◆ Provided records:
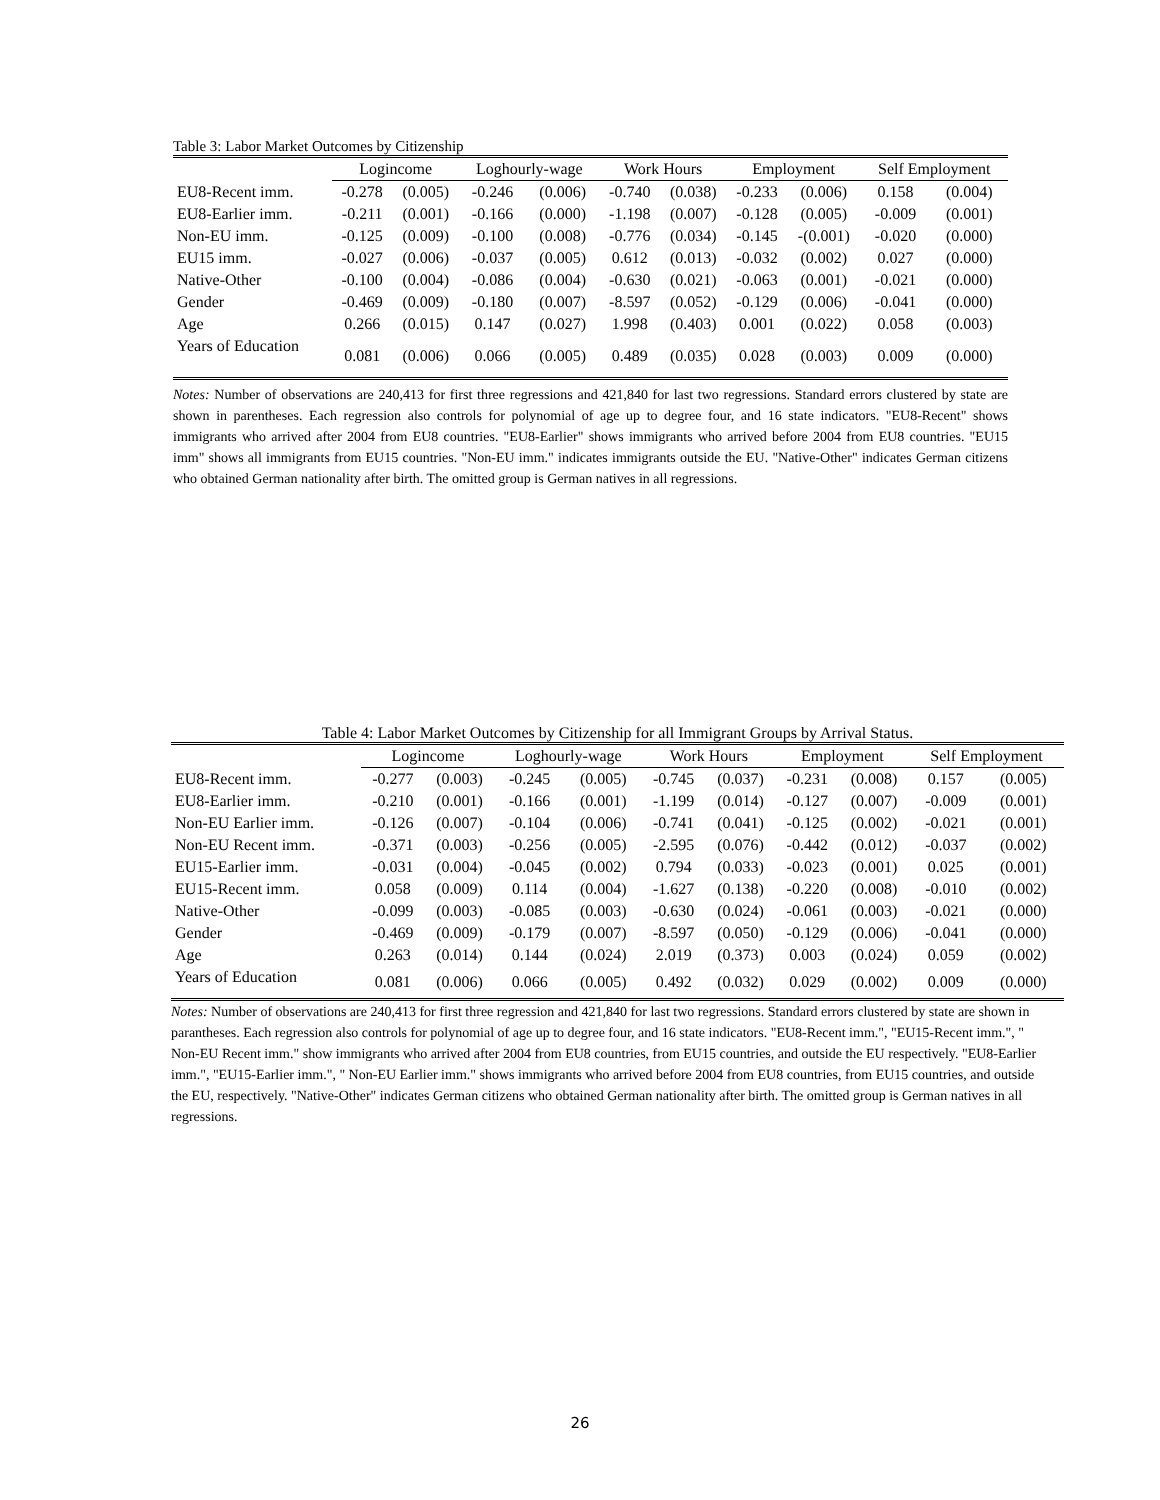Table 3: Labor Market Outcomes by Citizenship
| | Logincome | | Loghourly-wage | | Work Hours | | Employment | | Self Employment | |
| --- | --- | --- | --- | --- | --- | --- | --- | --- | --- | --- |
| EU8-Recent imm. | -0.278 | (0.005) | -0.246 | (0.006) | -0.740 | (0.038) | -0.233 | (0.006) | 0.158 | (0.004) |
| EU8-Earlier imm. | -0.211 | (0.001) | -0.166 | (0.000) | -1.198 | (0.007) | -0.128 | (0.005) | -0.009 | (0.001) |
| Non-EU imm. | -0.125 | (0.009) | -0.100 | (0.008) | -0.776 | (0.034) | -0.145 | -(0.001) | -0.020 | (0.000) |
| EU15 imm. | -0.027 | (0.006) | -0.037 | (0.005) | 0.612 | (0.013) | -0.032 | (0.002) | 0.027 | (0.000) |
| Native-Other | -0.100 | (0.004) | -0.086 | (0.004) | -0.630 | (0.021) | -0.063 | (0.001) | -0.021 | (0.000) |
| Gender | -0.469 | (0.009) | -0.180 | (0.007) | -8.597 | (0.052) | -0.129 | (0.006) | -0.041 | (0.000) |
| Age | 0.266 | (0.015) | 0.147 | (0.027) | 1.998 | (0.403) | 0.001 | (0.022) | 0.058 | (0.003) |
| Years of Education | 0.081 | (0.006) | 0.066 | (0.005) | 0.489 | (0.035) | 0.028 | (0.003) | 0.009 | (0.000) |
Notes: Number of observations are 240,413 for first three regressions and 421,840 for last two regressions. Standard errors clustered by state are shown in parentheses. Each regression also controls for polynomial of age up to degree four, and 16 state indicators. "EU8-Recent" shows immigrants who arrived after 2004 from EU8 countries. "EU8-Earlier" shows immigrants who arrived before 2004 from EU8 countries. "EU15 imm" shows all immigrants from EU15 countries. "Non-EU imm." indicates immigrants outside the EU. "Native-Other" indicates German citizens who obtained German nationality after birth. The omitted group is German natives in all regressions.
Table 4: Labor Market Outcomes by Citizenship for all Immigrant Groups by Arrival Status.
| | Logincome | | Loghourly-wage | | Work Hours | | Employment | | Self Employment | |
| --- | --- | --- | --- | --- | --- | --- | --- | --- | --- | --- |
| EU8-Recent imm. | -0.277 | (0.003) | -0.245 | (0.005) | -0.745 | (0.037) | -0.231 | (0.008) | 0.157 | (0.005) |
| EU8-Earlier imm. | -0.210 | (0.001) | -0.166 | (0.001) | -1.199 | (0.014) | -0.127 | (0.007) | -0.009 | (0.001) |
| Non-EU Earlier imm. | -0.126 | (0.007) | -0.104 | (0.006) | -0.741 | (0.041) | -0.125 | (0.002) | -0.021 | (0.001) |
| Non-EU Recent imm. | -0.371 | (0.003) | -0.256 | (0.005) | -2.595 | (0.076) | -0.442 | (0.012) | -0.037 | (0.002) |
| EU15-Earlier imm. | -0.031 | (0.004) | -0.045 | (0.002) | 0.794 | (0.033) | -0.023 | (0.001) | 0.025 | (0.001) |
| EU15-Recent imm. | 0.058 | (0.009) | 0.114 | (0.004) | -1.627 | (0.138) | -0.220 | (0.008) | -0.010 | (0.002) |
| Native-Other | -0.099 | (0.003) | -0.085 | (0.003) | -0.630 | (0.024) | -0.061 | (0.003) | -0.021 | (0.000) |
| Gender | -0.469 | (0.009) | -0.179 | (0.007) | -8.597 | (0.050) | -0.129 | (0.006) | -0.041 | (0.000) |
| Age | 0.263 | (0.014) | 0.144 | (0.024) | 2.019 | (0.373) | 0.003 | (0.024) | 0.059 | (0.002) |
| Years of Education | 0.081 | (0.006) | 0.066 | (0.005) | 0.492 | (0.032) | 0.029 | (0.002) | 0.009 | (0.000) |
Notes: Number of observations are 240,413 for first three regression and 421,840 for last two regressions. Standard errors clustered by state are shown in parantheses. Each regression also controls for polynomial of age up to degree four, and 16 state indicators. "EU8-Recent imm.", "EU15-Recent imm.", " Non-EU Recent imm." show immigrants who arrived after 2004 from EU8 countries, from EU15 countries, and outside the EU respectively. "EU8-Earlier imm.", "EU15-Earlier imm.", " Non-EU Earlier imm." shows immigrants who arrived before 2004 from EU8 countries, from EU15 countries, and outside the EU, respectively. "Native-Other" indicates German citizens who obtained German nationality after birth. The omitted group is German natives in all regressions.
26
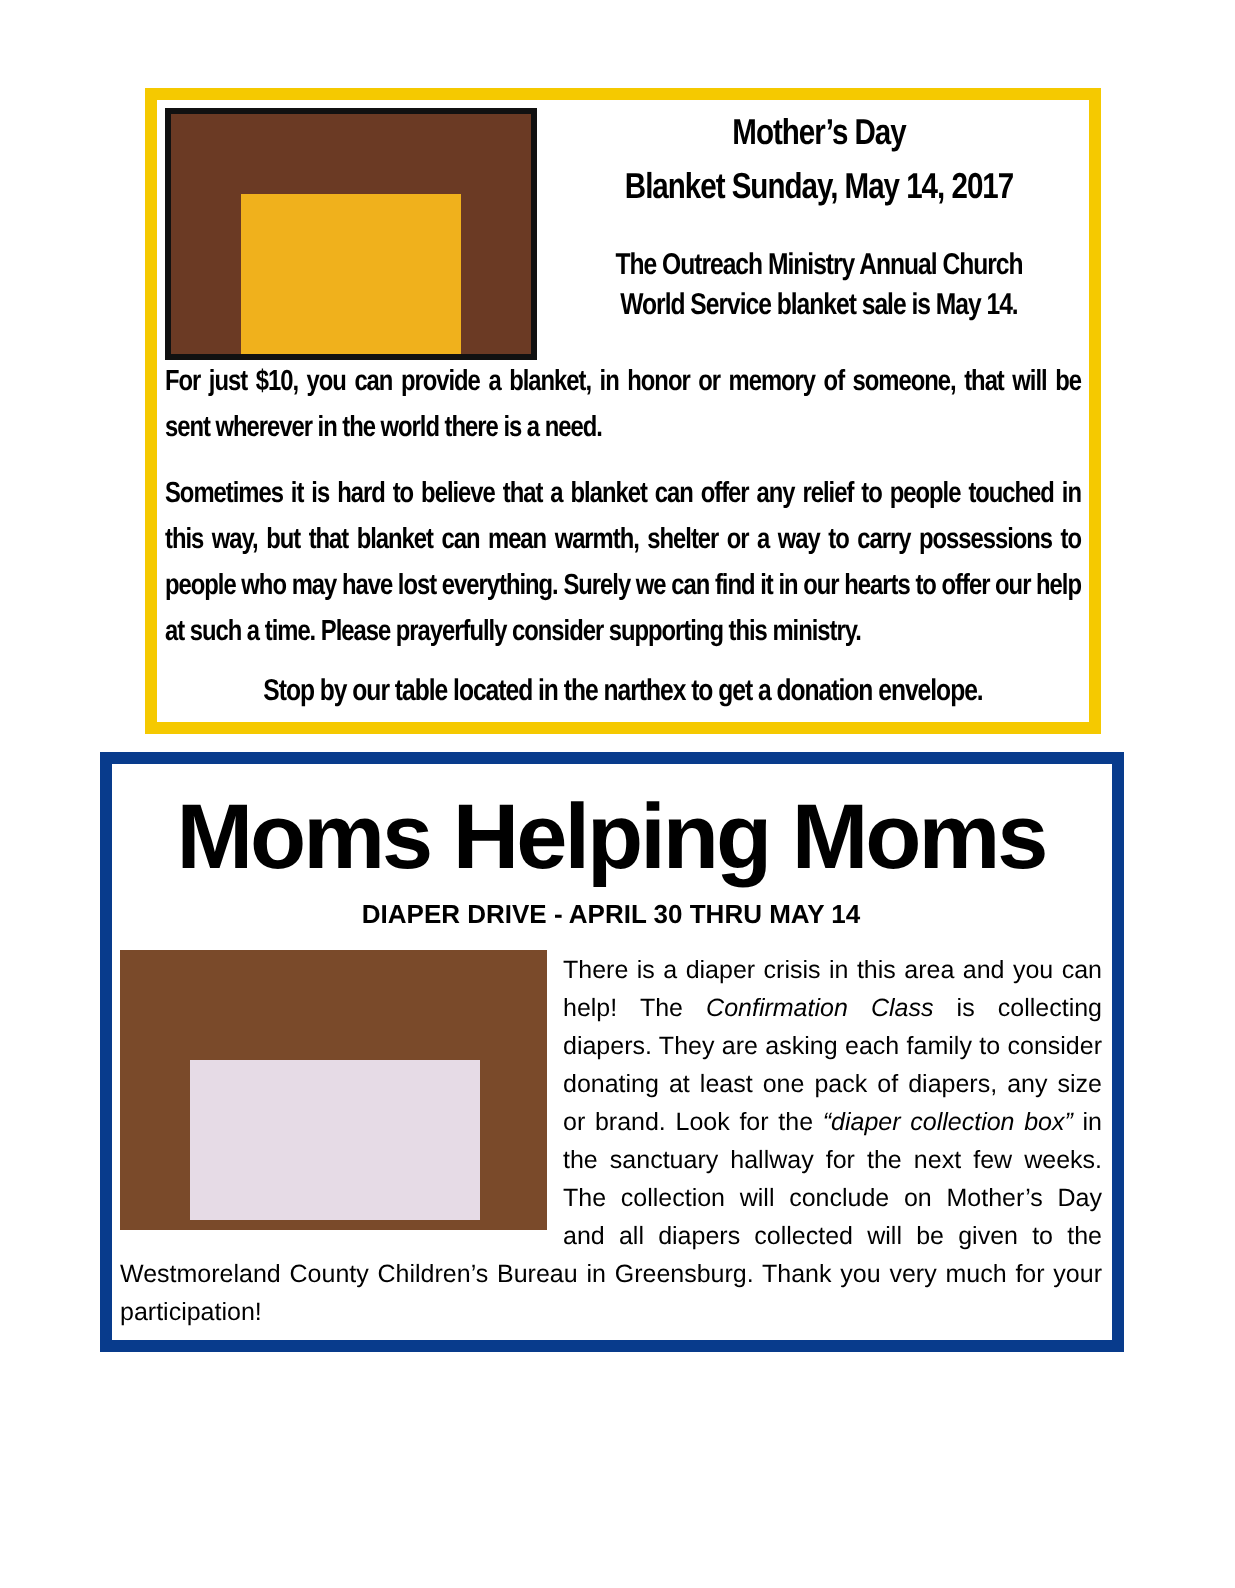Mother’s Day
Blanket Sunday, May 14, 2017
The Outreach Ministry Annual Church
World Service blanket sale is May 14.
For just $10, you can provide a blanket, in honor or memory of someone, that will be sent wherever in the world there is a need.
Sometimes it is hard to believe that a blanket can offer any relief to people touched in this way, but that blanket can mean warmth, shelter or a way to carry possessions to people who may have lost everything. Surely we can find it in our hearts to offer our help at such a time. Please prayerfully consider supporting this ministry.
Stop by our table located in the narthex to get a donation envelope.
Moms Helping Moms
DIAPER DRIVE - APRIL 30 THRU MAY 14
There is a diaper crisis in this area and you can help! The Confirmation Class is collecting diapers. They are asking each family to consider donating at least one pack of diapers, any size or brand. Look for the “diaper collection box” in the sanctuary hallway for the next few weeks. The collection will conclude on Mother’s Day and all diapers collected will be given to the Westmoreland County Children’s Bureau in Greensburg. Thank you very much for your participation!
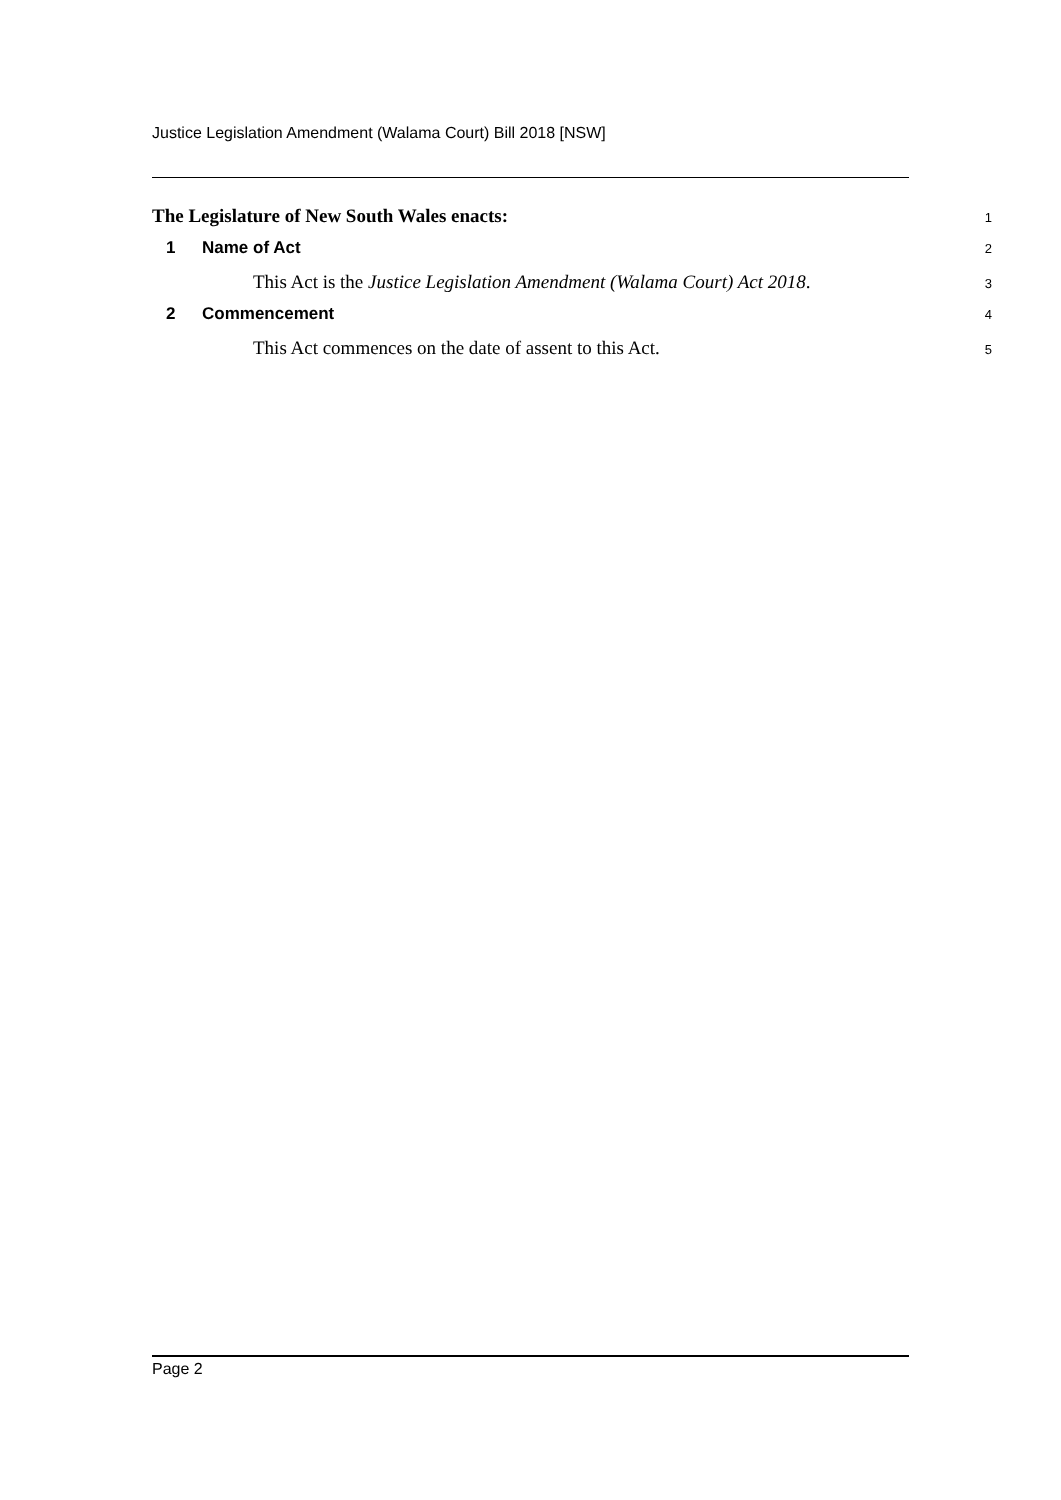Justice Legislation Amendment (Walama Court) Bill 2018 [NSW]
The Legislature of New South Wales enacts:
1
1 Name of Act
2
This Act is the Justice Legislation Amendment (Walama Court) Act 2018.
3
2 Commencement
4
This Act commences on the date of assent to this Act.
5
Page 2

◆ Exercise prompt: Could you repeat the data exactly, omitting its pictures?

◆ Exercise result:
Table 3: Labor Market Outcomes by Citizenship
| | Logincome | | Loghourly-wage | | Work Hours | | Employment | | Self Employment | |
| --- | --- | --- | --- | --- | --- | --- | --- | --- | --- | --- |
| EU8-Recent imm. | -0.278 | (0.005) | -0.246 | (0.006) | -0.740 | (0.038) | -0.233 | (0.006) | 0.158 | (0.004) |
| EU8-Earlier imm. | -0.211 | (0.001) | -0.166 | (0.000) | -1.198 | (0.007) | -0.128 | (0.005) | -0.009 | (0.001) |
| Non-EU imm. | -0.125 | (0.009) | -0.100 | (0.008) | -0.776 | (0.034) | -0.145 | -(0.001) | -0.020 | (0.000) |
| EU15 imm. | -0.027 | (0.006) | -0.037 | (0.005) | 0.612 | (0.013) | -0.032 | (0.002) | 0.027 | (0.000) |
| Native-Other | -0.100 | (0.004) | -0.086 | (0.004) | -0.630 | (0.021) | -0.063 | (0.001) | -0.021 | (0.000) |
| Gender | -0.469 | (0.009) | -0.180 | (0.007) | -8.597 | (0.052) | -0.129 | (0.006) | -0.041 | (0.000) |
| Age | 0.266 | (0.015) | 0.147 | (0.027) | 1.998 | (0.403) | 0.001 | (0.022) | 0.058 | (0.003) |
| Years of Education | 0.081 | (0.006) | 0.066 | (0.005) | 0.489 | (0.035) | 0.028 | (0.003) | 0.009 | (0.000) |
Notes: Number of observations are 240,413 for first three regressions and 421,840 for last two regressions. Standard errors clustered by state are shown in parentheses. Each regression also controls for polynomial of age up to degree four, and 16 state indicators. "EU8-Recent" shows immigrants who arrived after 2004 from EU8 countries. "EU8-Earlier" shows immigrants who arrived before 2004 from EU8 countries. "EU15 imm" shows all immigrants from EU15 countries. "Non-EU imm." indicates immigrants outside the EU. "Native-Other" indicates German citizens who obtained German nationality after birth. The omitted group is German natives in all regressions.
Table 4: Labor Market Outcomes by Citizenship for all Immigrant Groups by Arrival Status.
| | Logincome | | Loghourly-wage | | Work Hours | | Employment | | Self Employment | |
| --- | --- | --- | --- | --- | --- | --- | --- | --- | --- | --- |
| EU8-Recent imm. | -0.277 | (0.003) | -0.245 | (0.005) | -0.745 | (0.037) | -0.231 | (0.008) | 0.157 | (0.005) |
| EU8-Earlier imm. | -0.210 | (0.001) | -0.166 | (0.001) | -1.199 | (0.014) | -0.127 | (0.007) | -0.009 | (0.001) |
| Non-EU Earlier imm. | -0.126 | (0.007) | -0.104 | (0.006) | -0.741 | (0.041) | -0.125 | (0.002) | -0.021 | (0.001) |
| Non-EU Recent imm. | -0.371 | (0.003) | -0.256 | (0.005) | -2.595 | (0.076) | -0.442 | (0.012) | -0.037 | (0.002) |
| EU15-Earlier imm. | -0.031 | (0.004) | -0.045 | (0.002) | 0.794 | (0.033) | -0.023 | (0.001) | 0.025 | (0.001) |
| EU15-Recent imm. | 0.058 | (0.009) | 0.114 | (0.004) | -1.627 | (0.138) | -0.220 | (0.008) | -0.010 | (0.002) |
| Native-Other | -0.099 | (0.003) | -0.085 | (0.003) | -0.630 | (0.024) | -0.061 | (0.003) | -0.021 | (0.000) |
| Gender | -0.469 | (0.009) | -0.179 | (0.007) | -8.597 | (0.050) | -0.129 | (0.006) | -0.041 | (0.000) |
| Age | 0.263 | (0.014) | 0.144 | (0.024) | 2.019 | (0.373) | 0.003 | (0.024) | 0.059 | (0.002) |
| Years of Education | 0.081 | (0.006) | 0.066 | (0.005) | 0.492 | (0.032) | 0.029 | (0.002) | 0.009 | (0.000) |
Notes: Number of observations are 240,413 for first three regression and 421,840 for last two regressions. Standard errors clustered by state are shown in parantheses. Each regression also controls for polynomial of age up to degree four, and 16 state indicators. "EU8-Recent imm.", "EU15-Recent imm.", " Non-EU Recent imm." show immigrants who arrived after 2004 from EU8 countries, from EU15 countries, and outside the EU respectively. "EU8-Earlier imm.", "EU15-Earlier imm.", " Non-EU Earlier imm." shows immigrants who arrived before 2004 from EU8 countries, from EU15 countries, and outside the EU, respectively. "Native-Other" indicates German citizens who obtained German nationality after birth. The omitted group is German natives in all regressions.
26
Mother’s Day
Blanket Sunday, May 14, 2017
The Outreach Ministry Annual Church
World Service blanket sale is May 14.
For just $10, you can provide a blanket, in honor or memory of someone, that will be sent wherever in the world there is a need.
Sometimes it is hard to believe that a blanket can offer any relief to people touched in this way, but that blanket can mean warmth, shelter or a way to carry possessions to people who may have lost everything. Surely we can find it in our hearts to offer our help at such a time. Please prayerfully consider supporting this ministry.
Stop by our table located in the narthex to get a donation envelope.
Moms Helping Moms
DIAPER DRIVE - APRIL 30 THRU MAY 14
There is a diaper crisis in this area and you can help! The Confirmation Class is collecting diapers. They are asking each family to consider donating at least one pack of diapers, any size or brand. Look for the “diaper collection box” in the sanctuary hallway for the next few weeks. The collection will conclude on Mother’s Day and all diapers collected will be given to the Westmoreland County Children’s Bureau in Greensburg. Thank you very much for your participation!
Justice Legislation Amendment (Walama Court) Bill 2018 [NSW]
The Legislature of New South Wales enacts:
1
1 Name of Act
2
This Act is the Justice Legislation Amendment (Walama Court) Act 2018.
3
2 Commencement
4
This Act commences on the date of assent to this Act.
5
Page 2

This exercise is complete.